Stored data entries:
------------------------------
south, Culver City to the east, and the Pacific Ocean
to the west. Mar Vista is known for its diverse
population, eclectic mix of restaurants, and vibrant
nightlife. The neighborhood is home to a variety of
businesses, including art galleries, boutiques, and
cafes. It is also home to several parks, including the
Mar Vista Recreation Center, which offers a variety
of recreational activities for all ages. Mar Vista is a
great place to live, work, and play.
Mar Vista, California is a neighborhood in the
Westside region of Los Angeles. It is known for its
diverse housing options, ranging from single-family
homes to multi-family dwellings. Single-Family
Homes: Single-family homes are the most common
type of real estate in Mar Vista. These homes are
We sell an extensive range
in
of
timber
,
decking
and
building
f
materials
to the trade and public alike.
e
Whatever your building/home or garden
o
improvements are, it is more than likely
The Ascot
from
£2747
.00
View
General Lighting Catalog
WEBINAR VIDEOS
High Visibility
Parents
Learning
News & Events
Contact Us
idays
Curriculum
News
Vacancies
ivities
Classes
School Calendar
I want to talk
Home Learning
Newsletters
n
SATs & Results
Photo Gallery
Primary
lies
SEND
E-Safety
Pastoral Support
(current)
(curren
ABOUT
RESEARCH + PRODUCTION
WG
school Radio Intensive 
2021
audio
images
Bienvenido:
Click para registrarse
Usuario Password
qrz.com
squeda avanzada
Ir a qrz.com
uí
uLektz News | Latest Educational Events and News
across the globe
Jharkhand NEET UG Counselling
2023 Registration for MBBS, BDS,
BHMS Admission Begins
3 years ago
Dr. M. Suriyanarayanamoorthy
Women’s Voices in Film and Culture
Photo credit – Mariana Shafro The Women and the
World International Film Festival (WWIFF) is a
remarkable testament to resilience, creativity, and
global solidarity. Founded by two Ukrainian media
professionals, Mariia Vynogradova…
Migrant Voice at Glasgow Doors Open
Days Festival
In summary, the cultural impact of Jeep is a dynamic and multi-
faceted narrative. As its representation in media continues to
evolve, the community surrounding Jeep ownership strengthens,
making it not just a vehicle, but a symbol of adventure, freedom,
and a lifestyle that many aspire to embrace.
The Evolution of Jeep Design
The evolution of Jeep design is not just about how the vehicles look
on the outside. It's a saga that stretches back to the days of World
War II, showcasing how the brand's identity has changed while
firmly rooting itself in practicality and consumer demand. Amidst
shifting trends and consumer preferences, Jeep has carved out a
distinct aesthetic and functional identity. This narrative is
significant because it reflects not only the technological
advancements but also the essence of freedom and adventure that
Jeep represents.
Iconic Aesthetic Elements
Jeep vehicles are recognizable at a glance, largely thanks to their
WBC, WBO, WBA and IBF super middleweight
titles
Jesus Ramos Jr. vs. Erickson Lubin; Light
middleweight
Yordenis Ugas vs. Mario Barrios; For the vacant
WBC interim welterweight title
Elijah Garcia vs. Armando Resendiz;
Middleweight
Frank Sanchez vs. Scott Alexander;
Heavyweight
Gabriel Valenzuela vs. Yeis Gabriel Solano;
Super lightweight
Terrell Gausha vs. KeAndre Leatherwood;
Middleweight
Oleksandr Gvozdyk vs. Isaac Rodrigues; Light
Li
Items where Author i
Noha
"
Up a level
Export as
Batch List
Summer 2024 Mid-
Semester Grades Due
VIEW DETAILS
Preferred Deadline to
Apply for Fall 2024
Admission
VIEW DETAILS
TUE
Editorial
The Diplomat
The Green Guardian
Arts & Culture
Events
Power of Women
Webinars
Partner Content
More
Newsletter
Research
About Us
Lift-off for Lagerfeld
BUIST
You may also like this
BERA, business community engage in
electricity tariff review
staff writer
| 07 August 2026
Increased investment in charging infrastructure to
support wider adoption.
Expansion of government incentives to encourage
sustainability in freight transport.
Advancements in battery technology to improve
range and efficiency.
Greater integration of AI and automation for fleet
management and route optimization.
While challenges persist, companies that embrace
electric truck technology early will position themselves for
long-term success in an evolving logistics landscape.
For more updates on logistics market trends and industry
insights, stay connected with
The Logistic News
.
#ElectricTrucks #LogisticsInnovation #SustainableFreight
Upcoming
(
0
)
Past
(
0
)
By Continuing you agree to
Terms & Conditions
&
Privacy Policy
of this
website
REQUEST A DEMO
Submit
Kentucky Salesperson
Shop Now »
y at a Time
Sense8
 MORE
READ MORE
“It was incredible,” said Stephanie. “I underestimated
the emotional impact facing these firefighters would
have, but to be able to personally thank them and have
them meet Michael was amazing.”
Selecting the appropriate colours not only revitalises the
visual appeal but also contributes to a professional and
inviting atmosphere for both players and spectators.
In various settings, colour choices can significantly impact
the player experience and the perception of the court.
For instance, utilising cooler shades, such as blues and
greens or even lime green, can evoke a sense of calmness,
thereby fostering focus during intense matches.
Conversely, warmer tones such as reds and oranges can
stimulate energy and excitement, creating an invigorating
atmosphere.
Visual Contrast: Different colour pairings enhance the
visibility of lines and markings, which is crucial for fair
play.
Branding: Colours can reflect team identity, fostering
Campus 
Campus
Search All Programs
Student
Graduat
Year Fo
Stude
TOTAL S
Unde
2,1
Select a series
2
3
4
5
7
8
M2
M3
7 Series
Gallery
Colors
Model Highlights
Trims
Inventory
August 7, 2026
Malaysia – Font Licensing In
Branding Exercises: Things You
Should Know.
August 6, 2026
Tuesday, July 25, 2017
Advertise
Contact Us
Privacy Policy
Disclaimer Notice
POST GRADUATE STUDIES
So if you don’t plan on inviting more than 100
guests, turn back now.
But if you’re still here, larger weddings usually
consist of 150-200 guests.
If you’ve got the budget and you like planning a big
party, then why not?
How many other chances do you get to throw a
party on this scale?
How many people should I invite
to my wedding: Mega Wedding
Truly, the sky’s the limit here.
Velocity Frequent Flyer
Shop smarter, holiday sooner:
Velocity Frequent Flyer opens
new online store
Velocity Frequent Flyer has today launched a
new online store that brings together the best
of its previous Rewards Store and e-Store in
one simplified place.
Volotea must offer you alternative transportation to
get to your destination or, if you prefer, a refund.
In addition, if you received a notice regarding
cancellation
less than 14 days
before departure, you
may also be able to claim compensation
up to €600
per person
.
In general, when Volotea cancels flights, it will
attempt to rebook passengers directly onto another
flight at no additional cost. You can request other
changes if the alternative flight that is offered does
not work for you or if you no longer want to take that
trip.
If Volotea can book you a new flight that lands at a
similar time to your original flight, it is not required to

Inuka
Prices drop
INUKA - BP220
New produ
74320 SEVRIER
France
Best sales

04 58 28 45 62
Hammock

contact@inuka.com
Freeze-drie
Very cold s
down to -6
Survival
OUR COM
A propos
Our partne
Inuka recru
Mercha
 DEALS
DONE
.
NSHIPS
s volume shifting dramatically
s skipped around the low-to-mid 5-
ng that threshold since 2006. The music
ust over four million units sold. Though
------------------------------
Directive: Each line above should be copied exactly, with no line missing.

Worked solution:
south, Culver City to the east, and the Pacific Ocean
to the west. Mar Vista is known for its diverse
population, eclectic mix of restaurants, and vibrant
nightlife. The neighborhood is home to a variety of
businesses, including art galleries, boutiques, and
cafes. It is also home to several parks, including the
Mar Vista Recreation Center, which offers a variety
of recreational activities for all ages. Mar Vista is a
great place to live, work, and play.
Mar Vista, California is a neighborhood in the
Westside region of Los Angeles. It is known for its
diverse housing options, ranging from single-family
homes to multi-family dwellings. Single-Family
Homes: Single-family homes are the most common
type of real estate in Mar Vista. These homes are
We sell an extensive range
in
of
timber
,
decking
and
building
f
materials
to the trade and public alike.
e
Whatever your building/home or garden
o
improvements are, it is more than likely
The Ascot
from
£2747
.00
View
General Lighting Catalog
WEBINAR VIDEOS
High Visibility
Parents
Learning
News & Events
Contact Us
idays
Curriculum
News
Vacancies
ivities
Classes
School Calendar
I want to talk
Home Learning
Newsletters
n
SATs & Results
Photo Gallery
Primary
lies
SEND
E-Safety
Pastoral Support
(current)
(curren
ABOUT
RESEARCH + PRODUCTION
WG
school Radio Intensive 
2021
audio
images
Bienvenido:
Click para registrarse
Usuario Password
qrz.com
squeda avanzada
Ir a qrz.com
uí
uLektz News | Latest Educational Events and News
across the globe
Jharkhand NEET UG Counselling
2023 Registration for MBBS, BDS,
BHMS Admission Begins
3 years ago
Dr. M. Suriyanarayanamoorthy
Women’s Voices in Film and Culture
Photo credit – Mariana Shafro The Women and the
World International Film Festival (WWIFF) is a
remarkable testament to resilience, creativity, and
global solidarity. Founded by two Ukrainian media
professionals, Mariia Vynogradova…
Migrant Voice at Glasgow Doors Open
Days Festival
In summary, the cultural impact of Jeep is a dynamic and multi-
faceted narrative. As its representation in media continues to
evolve, the community surrounding Jeep ownership strengthens,
making it not just a vehicle, but a symbol of adventure, freedom,
and a lifestyle that many aspire to embrace.
The Evolution of Jeep Design
The evolution of Jeep design is not just about how the vehicles look
on the outside. It's a saga that stretches back to the days of World
War II, showcasing how the brand's identity has changed while
firmly rooting itself in practicality and consumer demand. Amidst
shifting trends and consumer preferences, Jeep has carved out a
distinct aesthetic and functional identity. This narrative is
significant because it reflects not only the technological
advancements but also the essence of freedom and adventure that
Jeep represents.
Iconic Aesthetic Elements
Jeep vehicles are recognizable at a glance, largely thanks to their
WBC, WBO, WBA and IBF super middleweight
titles
Jesus Ramos Jr. vs. Erickson Lubin; Light
middleweight
Yordenis Ugas vs. Mario Barrios; For the vacant
WBC interim welterweight title
Elijah Garcia vs. Armando Resendiz;
Middleweight
Frank Sanchez vs. Scott Alexander;
Heavyweight
Gabriel Valenzuela vs. Yeis Gabriel Solano;
Super lightweight
Terrell Gausha vs. KeAndre Leatherwood;
Middleweight
Oleksandr Gvozdyk vs. Isaac Rodrigues; Light
Li
Items where Author i
Noha
"
Up a level
Export as
Batch List
Summer 2024 Mid-
Semester Grades Due
VIEW DETAILS
Preferred Deadline to
Apply for Fall 2024
Admission
VIEW DETAILS
TUE
Editorial
The Diplomat
The Green Guardian
Arts & Culture
Events
Power of Women
Webinars
Partner Content
More
Newsletter
Research
About Us
Lift-off for Lagerfeld
BUIST
You may also like this
BERA, business community engage in
electricity tariff review
staff writer
| 07 August 2026
Increased investment in charging infrastructure to
support wider adoption.
Expansion of government incentives to encourage
sustainability in freight transport.
Advancements in battery technology to improve
range and efficiency.
Greater integration of AI and automation for fleet
management and route optimization.
While challenges persist, companies that embrace
electric truck technology early will position themselves for
long-term success in an evolving logistics landscape.
For more updates on logistics market trends and industry
insights, stay connected with
The Logistic News
.
#ElectricTrucks #LogisticsInnovation #SustainableFreight
Upcoming
(
0
)
Past
(
0
)
By Continuing you agree to
Terms & Conditions
&
Privacy Policy
of this
website
REQUEST A DEMO
Submit
Kentucky Salesperson
Shop Now »
y at a Time
Sense8
 MORE
READ MORE
“It was incredible,” said Stephanie. “I underestimated
the emotional impact facing these firefighters would
have, but to be able to personally thank them and have
them meet Michael was amazing.”
Selecting the appropriate colours not only revitalises the
visual appeal but also contributes to a professional and
inviting atmosphere for both players and spectators.
In various settings, colour choices can significantly impact
the player experience and the perception of the court.
For instance, utilising cooler shades, such as blues and
greens or even lime green, can evoke a sense of calmness,
thereby fostering focus during intense matches.
Conversely, warmer tones such as reds and oranges can
stimulate energy and excitement, creating an invigorating
atmosphere.
Visual Contrast: Different colour pairings enhance the
visibility of lines and markings, which is crucial for fair
play.
Branding: Colours can reflect team identity, fostering
Campus 
Campus
Search All Programs
Student
Graduat
Year Fo
Stude
TOTAL S
Unde
2,1
Select a series
2
3
4
5
7
8
M2
M3
7 Series
Gallery
Colors
Model Highlights
Trims
Inventory
August 7, 2026
Malaysia – Font Licensing In
Branding Exercises: Things You
Should Know.
August 6, 2026
Tuesday, July 25, 2017
Advertise
Contact Us
Privacy Policy
Disclaimer Notice
POST GRADUATE STUDIES
So if you don’t plan on inviting more than 100
guests, turn back now.
But if you’re still here, larger weddings usually
consist of 150-200 guests.
If you’ve got the budget and you like planning a big
party, then why not?
How many other chances do you get to throw a
party on this scale?
How many people should I invite
to my wedding: Mega Wedding
Truly, the sky’s the limit here.
Velocity Frequent Flyer
Shop smarter, holiday sooner:
Velocity Frequent Flyer opens
new online store
Velocity Frequent Flyer has today launched a
new online store that brings together the best
of its previous Rewards Store and e-Store in
one simplified place.
Volotea must offer you alternative transportation to
get to your destination or, if you prefer, a refund.
In addition, if you received a notice regarding
cancellation
less than 14 days
before departure, you
may also be able to claim compensation
up to €600
per person
.
In general, when Volotea cancels flights, it will
attempt to rebook passengers directly onto another
flight at no additional cost. You can request other
changes if the alternative flight that is offered does
not work for you or if you no longer want to take that
trip.
If Volotea can book you a new flight that lands at a
similar time to your original flight, it is not required to

Inuka
Prices drop
INUKA - BP220
New produ
74320 SEVRIER
France
Best sales

04 58 28 45 62
Hammock

contact@inuka.com
Freeze-drie
Very cold s
down to -6
Survival
OUR COM
A propos
Our partne
Inuka recru
Mercha
 DEALS
DONE
.
NSHIPS
s volume shifting dramatically
s skipped around the low-to-mid 5-
ng that threshold since 2006. The music
ust over four million units sold. Though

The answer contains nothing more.